The email reads as follows:
I have read many articles from you blog with regards to abandoned housing development. I am writing to seek your advice regarding my situation and also on behalf of the to other purchasers.
If you don’t mind, let me explain the brief story. We bought a semi D house in mukim … in 2008. There are only 10 houses in the development called taman … and the developer was …. Subsequently the developer was liquidated and …. has been appointed as the liquidator. At this juncture the houses were completed up to 75% except for electrical , water pump house and roadwork.
It has been more than a year but the liquidator has not made any progress. Latest news we heard that the liquidator is now applying to the court for a scheme to revive development but with the condition that we need to top up almost RM 30 000 on top of the original purchased price. Some purchasers are not able to do so due to financial constraints.
In such a scenario, do we have any rights to demand that the liquidator complete the houses without any additional payments required from purchasers? Should they refuse , what other options do we have ?
I apologize that this email may disturb you but we would be very grateful to hear your opinion
Thank you so much for the prompt reply. I have another few questions if you don’t mind. If the S and P is terminated , I am not sure whether the liquidator will return our money because the title has been transferred .
If the liquidator terminate and give us the half completed house (as is where is basis) , I am not sure how to continue the development on individual basis since it is a Semi D. I would appreciate your knowledge sharing on such case.
I sympathize with your fate.
My advice is this:
If you have an option, you should terminate the sale and purchase agreement and request the liquidator to repay all your moneys paid to the wound up developer. You can apply to the court to terminate sale and purchase agreement and ask the liquidator to repay all you moneys paid to the previous developer. Buy a new completed house. Full stop.
I think the liquidator has no source of money to rehabilitate the project. So that he asked you to top up. He also needs to get profit from the project as fees. If you think that you have adequate patience, please bear with the liquidator to complete the rehabilitation. If not, ie if your feel that this is not worthwhile, terminate the sale and purchase agreement and ask the liquidator to repay back all your moneys.

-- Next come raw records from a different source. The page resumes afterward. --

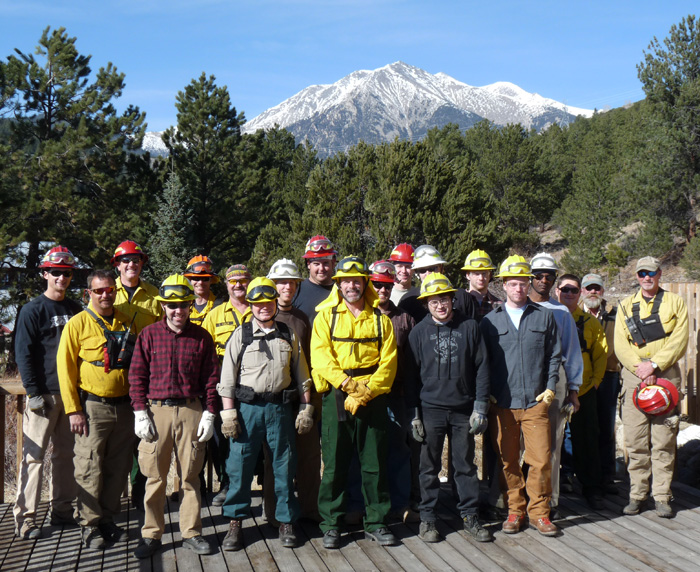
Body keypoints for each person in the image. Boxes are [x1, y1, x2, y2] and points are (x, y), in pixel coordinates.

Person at [218, 277, 313, 551]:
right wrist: (229, 414)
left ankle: (285, 522)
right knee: (240, 467)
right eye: (257, 303)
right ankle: (235, 523)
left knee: (284, 467)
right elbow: (227, 379)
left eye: (268, 302)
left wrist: (306, 408)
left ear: (275, 304)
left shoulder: (287, 333)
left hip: (279, 410)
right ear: (250, 305)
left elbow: (302, 376)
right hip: (247, 411)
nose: (263, 308)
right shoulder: (241, 335)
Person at [311, 255, 398, 548]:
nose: (352, 285)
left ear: (365, 283)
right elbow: (321, 358)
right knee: (335, 463)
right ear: (339, 284)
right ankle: (331, 524)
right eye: (346, 280)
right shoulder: (325, 317)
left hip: (372, 397)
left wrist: (367, 391)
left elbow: (389, 363)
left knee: (374, 463)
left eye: (357, 280)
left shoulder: (380, 320)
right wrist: (348, 386)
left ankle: (376, 521)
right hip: (337, 394)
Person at [129, 275, 219, 558]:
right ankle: (152, 535)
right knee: (154, 477)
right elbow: (137, 376)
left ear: (190, 306)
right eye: (171, 306)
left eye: (182, 305)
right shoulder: (149, 335)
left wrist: (210, 413)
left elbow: (211, 378)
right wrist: (139, 411)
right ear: (163, 307)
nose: (177, 311)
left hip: (192, 409)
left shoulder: (202, 337)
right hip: (156, 412)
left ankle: (191, 532)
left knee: (191, 476)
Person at [406, 272, 491, 543]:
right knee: (428, 466)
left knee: (465, 465)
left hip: (463, 409)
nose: (440, 306)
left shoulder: (470, 327)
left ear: (452, 300)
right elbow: (410, 377)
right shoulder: (418, 332)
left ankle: (469, 515)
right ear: (426, 304)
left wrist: (480, 407)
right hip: (430, 409)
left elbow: (482, 368)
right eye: (434, 302)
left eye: (444, 300)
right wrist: (414, 415)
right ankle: (428, 519)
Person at [57, 269, 139, 549]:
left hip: (125, 407)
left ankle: (107, 519)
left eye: (109, 290)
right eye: (99, 290)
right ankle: (89, 525)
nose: (105, 295)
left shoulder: (127, 322)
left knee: (118, 467)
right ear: (88, 293)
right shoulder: (77, 324)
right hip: (92, 407)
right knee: (89, 466)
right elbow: (65, 370)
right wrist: (73, 410)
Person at [480, 255, 561, 537]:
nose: (518, 288)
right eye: (513, 284)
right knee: (508, 461)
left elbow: (554, 355)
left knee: (540, 460)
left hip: (535, 402)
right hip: (502, 404)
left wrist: (550, 387)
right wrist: (487, 393)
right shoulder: (489, 322)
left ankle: (540, 514)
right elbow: (483, 362)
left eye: (523, 283)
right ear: (503, 285)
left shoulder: (544, 316)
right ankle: (515, 510)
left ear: (529, 284)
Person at [13, 246, 82, 540]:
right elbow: (23, 354)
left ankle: (62, 511)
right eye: (56, 272)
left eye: (66, 273)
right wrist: (33, 392)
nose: (61, 278)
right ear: (45, 274)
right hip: (43, 396)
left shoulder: (77, 309)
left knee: (67, 456)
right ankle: (26, 518)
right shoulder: (32, 310)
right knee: (33, 457)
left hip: (71, 396)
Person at [614, 256, 688, 518]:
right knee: (635, 440)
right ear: (636, 276)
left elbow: (679, 340)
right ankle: (637, 494)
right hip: (635, 378)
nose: (647, 277)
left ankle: (662, 496)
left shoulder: (675, 302)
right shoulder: (624, 306)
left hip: (666, 376)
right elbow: (621, 345)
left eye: (652, 273)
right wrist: (640, 369)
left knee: (664, 440)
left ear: (660, 274)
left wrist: (654, 365)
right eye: (642, 273)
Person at [264, 258, 321, 523]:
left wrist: (309, 402)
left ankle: (310, 511)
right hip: (272, 401)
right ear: (272, 285)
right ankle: (276, 514)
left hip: (302, 398)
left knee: (309, 458)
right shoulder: (263, 316)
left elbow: (309, 361)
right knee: (276, 460)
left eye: (291, 282)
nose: (287, 287)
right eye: (281, 282)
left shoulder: (302, 319)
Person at [529, 252, 583, 517]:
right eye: (538, 275)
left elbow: (572, 353)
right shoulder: (515, 307)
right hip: (524, 377)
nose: (543, 280)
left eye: (549, 276)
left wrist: (574, 390)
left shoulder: (561, 312)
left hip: (557, 378)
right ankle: (517, 500)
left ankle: (549, 501)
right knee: (519, 445)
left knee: (552, 443)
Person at [370, 260, 418, 522]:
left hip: (397, 394)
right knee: (370, 451)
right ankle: (373, 503)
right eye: (377, 285)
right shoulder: (364, 316)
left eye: (387, 286)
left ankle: (400, 504)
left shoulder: (404, 318)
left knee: (399, 449)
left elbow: (411, 361)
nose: (382, 291)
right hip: (368, 395)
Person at [556, 274, 608, 509]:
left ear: (580, 294)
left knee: (587, 441)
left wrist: (595, 382)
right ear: (557, 291)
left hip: (585, 389)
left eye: (573, 290)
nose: (568, 293)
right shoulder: (548, 318)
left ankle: (592, 489)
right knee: (547, 442)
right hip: (553, 389)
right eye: (564, 289)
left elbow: (600, 355)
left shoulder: (591, 323)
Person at [202, 263, 252, 505]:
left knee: (255, 436)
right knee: (224, 439)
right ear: (226, 284)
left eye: (243, 280)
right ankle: (226, 484)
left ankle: (260, 485)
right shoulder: (215, 315)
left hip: (255, 385)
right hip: (225, 387)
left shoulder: (260, 309)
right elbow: (204, 352)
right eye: (233, 281)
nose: (238, 285)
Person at [580, 273, 621, 492]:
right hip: (583, 378)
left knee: (606, 427)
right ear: (582, 292)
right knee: (580, 428)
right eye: (588, 288)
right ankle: (579, 473)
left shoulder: (615, 316)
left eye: (596, 288)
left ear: (602, 291)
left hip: (609, 375)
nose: (593, 292)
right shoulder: (575, 316)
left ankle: (607, 475)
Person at [399, 245, 475, 323]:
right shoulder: (408, 301)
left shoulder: (461, 297)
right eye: (422, 270)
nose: (428, 273)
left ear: (442, 268)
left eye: (432, 268)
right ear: (417, 273)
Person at [112, 240, 162, 332]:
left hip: (146, 346)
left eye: (135, 260)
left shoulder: (154, 293)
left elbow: (163, 328)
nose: (131, 264)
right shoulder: (107, 291)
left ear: (141, 264)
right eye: (126, 261)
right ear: (118, 265)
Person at [292, 234, 337, 323]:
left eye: (326, 263)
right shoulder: (296, 290)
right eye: (316, 264)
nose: (321, 268)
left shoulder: (341, 290)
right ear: (308, 264)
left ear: (333, 263)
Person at [462, 249, 502, 322]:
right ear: (468, 275)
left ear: (489, 275)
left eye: (484, 273)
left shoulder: (499, 305)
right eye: (476, 274)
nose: (481, 278)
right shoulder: (459, 304)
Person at [183, 255, 222, 326]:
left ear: (211, 280)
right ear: (189, 280)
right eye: (196, 278)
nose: (200, 282)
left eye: (205, 279)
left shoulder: (221, 306)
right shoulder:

This email is my personal opinion and made on without prejudice basis.
All the best.
Assoc. Prof. Dr. Nuarrual Hilal Md Dahlan, UUM, Kedah
If you want the completed house, you have to add up RM 30 k. You have to cooperate with the liquidator in order to complete. Nonetheless, you will be required by the liquidator to sign a waiver letter which states that the liquidator will not be responsible to any liability and faults of the wound up developer company. The waiver letter also may contain a statement that you waive all damages/compensations arising from the losses you suffered due to the abandonment. New S&P agreement may need to be entered into between you and the liquidator. The terms may be different from the original S&P and that your rights may be marginalized in order to protect the interests of the liquidator.
Question: Whether this new S&P has been approved by the Ministry of Housing?
If you are not agreeable to have your abandoned unit be revived due to complications and other troubles, you can/may terminate the S&P and claim for all the moneys paid to the developer, including damages until full settlement. In this case, you also need to file proof of debts and submit it to the liquidator. You will be considered as an unsecured creditor of the wound up housing developer company and may entitle to a refund of all your moneys and other damages.
The question whether the land has been transferred into your name does not matter as the contract imposes the developer to complete the house with vacant possession and with the CCC obtained. Even though the title has been transferred into your name, the developer is still in breach of the contract in that he has not yet completed the house, deliver vacant possession and provide the CCC.
I think in certain circumstance, it is appropriate for you to terminate the S&P and claim for refund and ask for damages. All these must be supported with court judgment.
This advice is made on a without prejudice basis.